EXERCISE MATERIAL:

Start of Block

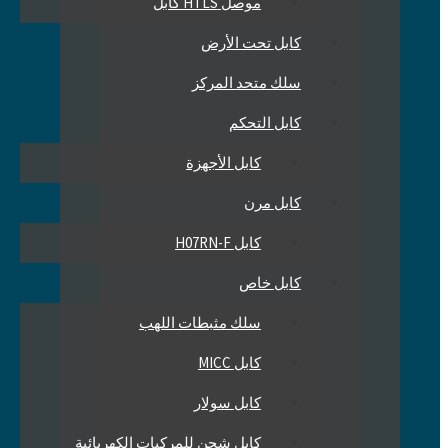
موصل HTLS كابل
كابل تحت الأرض
سلك متحد المركز
كابل التحكم
كابل الأجهزة
كابل مرن
كابل H07RN-F
كابل خاص
سلك مثبطات اللهب
كابل MICC
كابل سولار
كابل شحن للمركبات الكهربائية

End of Block

TO-DO ITEM:
Output each record verbatim, but skip anything that is a picture.

ANSWER TO THE PROBLEM:
موصل HTLS كابل
كابل تحت الأرض
سلك متحد المركز
كابل التحكم
كابل الأجهزة
كابل مرن
كابل H07RN-F
كابل خاص
سلك مثبطات اللهب
كابل MICC
كابل سولار
كابل شحن للمركبات الكهربائية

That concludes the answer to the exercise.